In an ideal world, hard drives and other hardware never fail, software is never defective, users do not make mistakes, and hackers are never successful. However, we live in a less than perfect world and we should plan and prepare to handle adverse events.
In todays topic, I will focus on best practices for backing up large mission critical databases. Performing and maintaining good backups is one of the top priority for any DBA/Developer/Engineer working with databases.
RULE OF THUMB! BACKUP AND RESTORE IS NOT A HIGH AVAILABILITY FEATURE. YOU MUST PERFORM REGULAR BACKUPS OF YOUR DATABASES.
RESTORING a database from a backup is simply a repair feature and not an availability feature. If you are running a mission-critical system and if your database requires high availability, then please look into various H/A features available with SQL Server.
If you are running a large/mission-critical database system than you need your database to be available continuously or for extended periods of time with minimal down-time for maintenance tasks. Therefore, the duration of situations that require databases to be restored must be kept as short as possible.
Additionally, if your databases are large, requiring longer periods of time to perform backup and restore than you MUST look into some of the cool new features that SQL Server offers to increase the speed of backup and restore operations to minimize the effect on users during both backup and restore operations.
Here are some such features that would help you improve database backups:
Use Multiple Backup Devices Simultaneously
If you are performing backups/restore on a large database than use multiple backup devices simultaneously to allow backups to be written to all the devices at the same time. Using multiple backup devices in SQL Server, allows database backups to be written to all devices in parallel. One of the potential bottleneck in backup throughput is the backup device speed. Using multiple backup devices can increase throughput in proportion to the number of devices used. Similarly, the backup can be restored from multiple devices in parallel.
Use Mirrored Media Set
Use a mirrored media set. A total of four mirrors is possible per media set. With the mirrored media set, the backup operation writes to multiple groups of backup devices. Each group of backup devices makes up a single mirror in the mirrored media set. Each single mirror set must use the same quantity and type of physical backup devices, and must all have the same properties.

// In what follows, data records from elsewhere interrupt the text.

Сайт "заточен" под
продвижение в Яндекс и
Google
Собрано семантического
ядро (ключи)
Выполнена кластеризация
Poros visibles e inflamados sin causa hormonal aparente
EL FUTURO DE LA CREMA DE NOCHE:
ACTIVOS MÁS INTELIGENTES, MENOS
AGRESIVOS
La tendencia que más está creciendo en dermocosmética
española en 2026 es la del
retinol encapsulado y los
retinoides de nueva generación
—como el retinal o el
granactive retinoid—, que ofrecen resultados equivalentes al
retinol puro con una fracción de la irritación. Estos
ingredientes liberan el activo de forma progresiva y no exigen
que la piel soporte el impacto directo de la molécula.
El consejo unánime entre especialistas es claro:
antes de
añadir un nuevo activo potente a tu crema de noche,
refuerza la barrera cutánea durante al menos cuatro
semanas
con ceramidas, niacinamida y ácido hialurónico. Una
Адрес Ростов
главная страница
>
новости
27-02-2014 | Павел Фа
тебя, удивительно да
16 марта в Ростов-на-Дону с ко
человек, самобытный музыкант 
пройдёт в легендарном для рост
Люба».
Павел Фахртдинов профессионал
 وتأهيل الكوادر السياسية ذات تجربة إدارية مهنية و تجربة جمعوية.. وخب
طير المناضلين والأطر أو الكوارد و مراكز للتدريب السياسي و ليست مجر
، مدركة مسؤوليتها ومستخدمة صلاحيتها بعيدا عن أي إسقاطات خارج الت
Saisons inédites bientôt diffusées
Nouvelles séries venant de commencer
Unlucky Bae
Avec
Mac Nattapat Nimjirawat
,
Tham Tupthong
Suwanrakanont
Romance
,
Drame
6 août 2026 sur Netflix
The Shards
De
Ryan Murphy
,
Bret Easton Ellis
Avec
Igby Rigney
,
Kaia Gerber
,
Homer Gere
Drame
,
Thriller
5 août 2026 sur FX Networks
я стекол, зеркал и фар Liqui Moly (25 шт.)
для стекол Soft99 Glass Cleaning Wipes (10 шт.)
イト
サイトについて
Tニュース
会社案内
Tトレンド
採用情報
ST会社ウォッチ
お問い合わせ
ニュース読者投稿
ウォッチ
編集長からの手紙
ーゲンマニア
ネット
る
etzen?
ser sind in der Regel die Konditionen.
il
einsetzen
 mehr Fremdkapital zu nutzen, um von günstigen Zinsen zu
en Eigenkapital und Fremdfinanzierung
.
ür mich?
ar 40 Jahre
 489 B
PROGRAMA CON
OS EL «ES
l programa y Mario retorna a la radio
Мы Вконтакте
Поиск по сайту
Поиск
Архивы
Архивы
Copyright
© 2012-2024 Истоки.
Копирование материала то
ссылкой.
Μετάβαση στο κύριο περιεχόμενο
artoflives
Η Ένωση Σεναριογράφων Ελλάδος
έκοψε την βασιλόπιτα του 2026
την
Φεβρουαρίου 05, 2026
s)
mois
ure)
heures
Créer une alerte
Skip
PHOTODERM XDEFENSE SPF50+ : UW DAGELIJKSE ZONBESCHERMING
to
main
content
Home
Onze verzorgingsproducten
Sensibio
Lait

Use Snapshot Backups (Fastest Backup)
This is the fastest way to perform backups on databases. A snapshot backup is a specialized backup that is created almost instantaneously by using a split-mirror solution obtained from an independent hardware and software vendor. Snapshot backups minimize or eliminate the use of SQL Server resources to accomplish the backup. This is especially useful for moderate to very large databases in which availability is very important. Snapshot backups and restores can be performed sometimes in seconds with very little or zero effect on the server.

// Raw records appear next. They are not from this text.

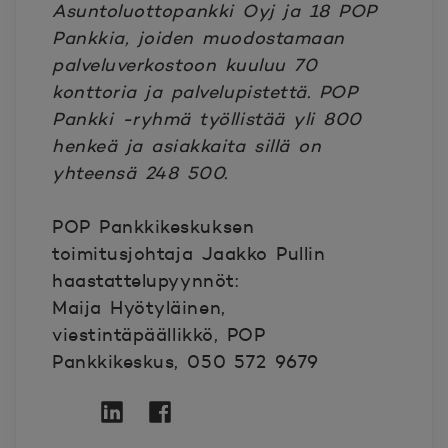
Asuntoluottopankki Oyj ja 18 POP
Pankkia, joiden muodostamaan
palveluverkostoon kuuluu 70
konttoria ja palvelupistettä. POP
Pankki -ryhmä työllistää yli 800
henkeä ja asiakkaita sillä on
yhteensä 248 500.
POP Pankkikeskuksen
toimitusjohtaja Jaakko Pullin
haastattelupyynnöt:
Maija Hyötyläinen,
viestintäpäällikkö, POP
Pankkikeskus, 050 572 9679
Twitter
Avautuu uuteen ikkunaan.
Linkedin
Avautuu uuteen ikkunaan.
Facebook
Avautuu uuteen ikkunaan.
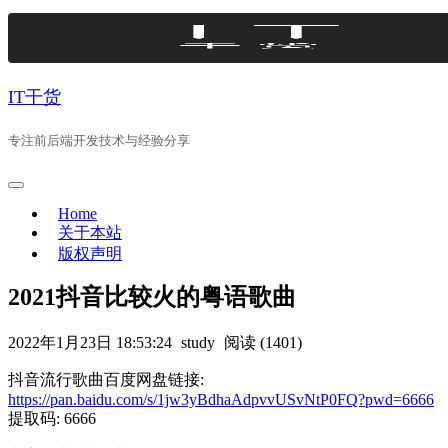
Skip
to
content
IT干货
专注前后端开发技术与经验分享
Home
关于本站
版权声明
2021抖音比较火的粤语歌曲
2022年1月23日 18:53:24
study
阅读 (1401)
抖音流行歌曲百度网盘链接:
https://pan.baidu.com/s/1jw3yBdhaAdpvvUSvNtP0FQ?pwd=6666
提取码: 6666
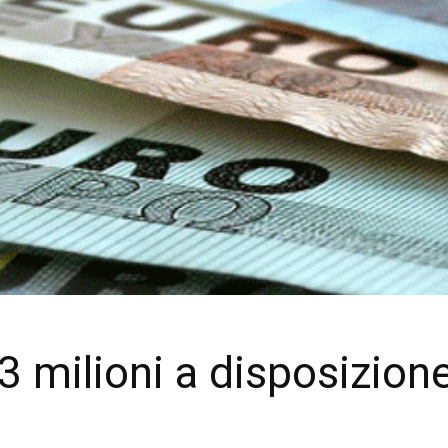
3 milioni a disposizione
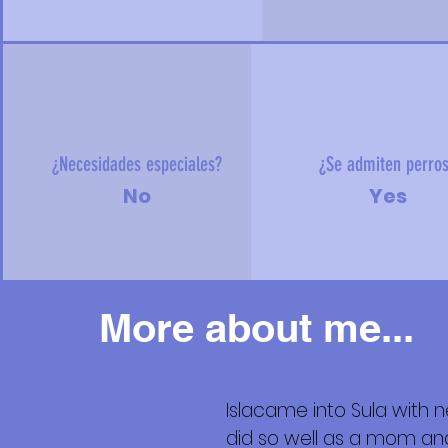
¿Necesidades especiales?
¿Se admiten perro
No
Yes
More about me...
Islacame into Sula with
Más
did so well as a mom and h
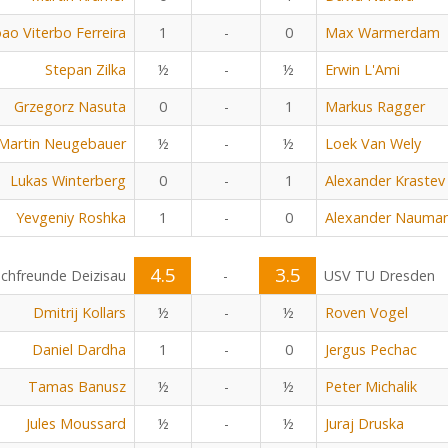
oao Viterbo Ferreira
1
-
0
Max Warmerdam
Stepan Zilka
½
-
½
Erwin L'Ami
Grzegorz Nasuta
0
-
1
Markus Ragger
Martin Neugebauer
½
-
½
Loek Van Wely
Lukas Winterberg
0
-
1
Alexander Krastev
Yevgeniy Roshka
1
-
0
Alexander Nauma
4.5
3.5
chfreunde Deizisau
-
USV TU Dresden
Dmitrij Kollars
½
-
½
Roven Vogel
Daniel Dardha
1
-
0
Jergus Pechac
Tamas Banusz
½
-
½
Peter Michalik
Jules Moussard
½
-
½
Juraj Druska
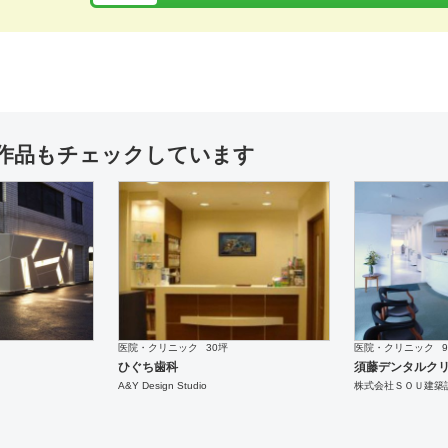
管理
カフェ・パン・ケーキ
設計施工
和食・寿司
20坪
設計施工
スチームパンクカフェ秘密結社薔
焼き肉 たれ源
薇十字団
作品もチェックしています
工
医院・クリニック
90坪
設計施工
医院・クリニック
92坪
設計施
大阪 Mods Clinic
Mods Clinic
医院・クリニック
30坪
医院・クリニック
ひぐち歯科
須藤デンタルク
A&Y Design Studio
株式会社ＳＯＵ建築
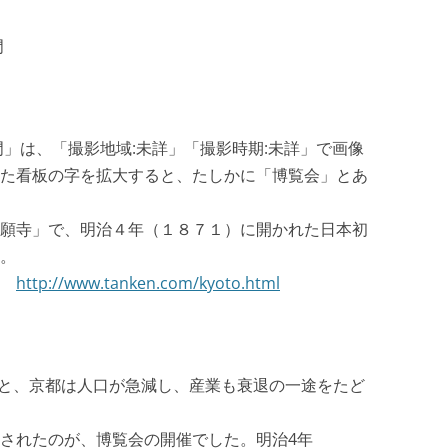
門
門」は、「撮影地域:未詳」「撮影時期:未詳」で画像
た看板の字を拡大すると、たしかに「博覧会」とあ
願寺」で、明治４年（１８７１）に開かれた日本初
。
。
http://www.tanken.com/kyoto.html
移ると、京都は人口が急減し、産業も衰退の一途をたど
されたのが、博覧会の開催でした。明治4年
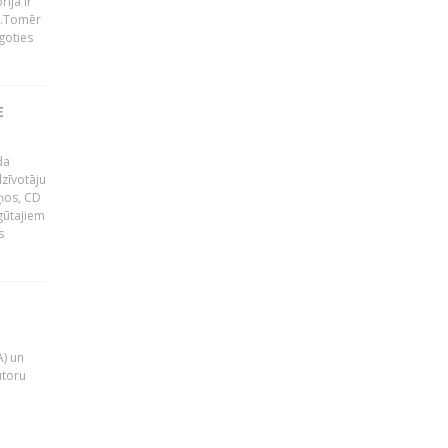
ija ir
p".Tomēr
goties
E
da
zīvotāju
uņos, CD
egūtajiem
s
A) un
utoru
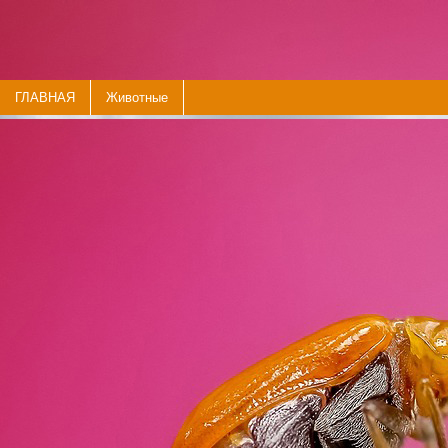
ГЛАВНАЯ
Животные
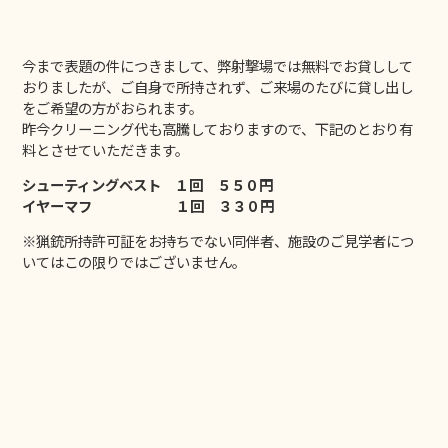
今まで表題の件につきまして、弊射撃場では無料でお貸しして
おりましたが、ご自身で所持されず、ご来場のたびに貸し出し
をご希望の方がおられます。
昨今クリーニング代も高騰しておりますので、下記のとおり有
料とさせていただきます。
シューティングベスト １回 ５５０円
イヤーマフ １回 ３３０円
※猟銃所持許可証をお持ちでない同伴者、施設のご見学者につ
いてはこの限りではございません。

Use Low Priority Backup Compression
Backing up databases using the newly introduced backup compression feature, could increase CPU usage and any additional CPU consumed by the compression process can adversely impact concurrent operations. Therefore, when possible create a low priority compressed backup whose CPU usage is limited by Resource Governor to prevent any CPU contention.
Use Full, Differential & Log Backups
If the database recovery model is set to FULL, than use different combination of backups (FULL, DIFFERENTIAL, LOG). This will help you minimize the number of backups that need to be applied to bring the database to the point of failure.
Use File / Filegroup Backups
Use file and file group backups and T-log backups. These allow for only those files that contain the relevant data, instead of the whole database, to be backed up or restored.
Use different disk for Backups
Do not use the same physical disk that holds database files or Log files for backup purposes. Using the same physical disk not only affects the performance, but also may reduce the recover-ability of the plan.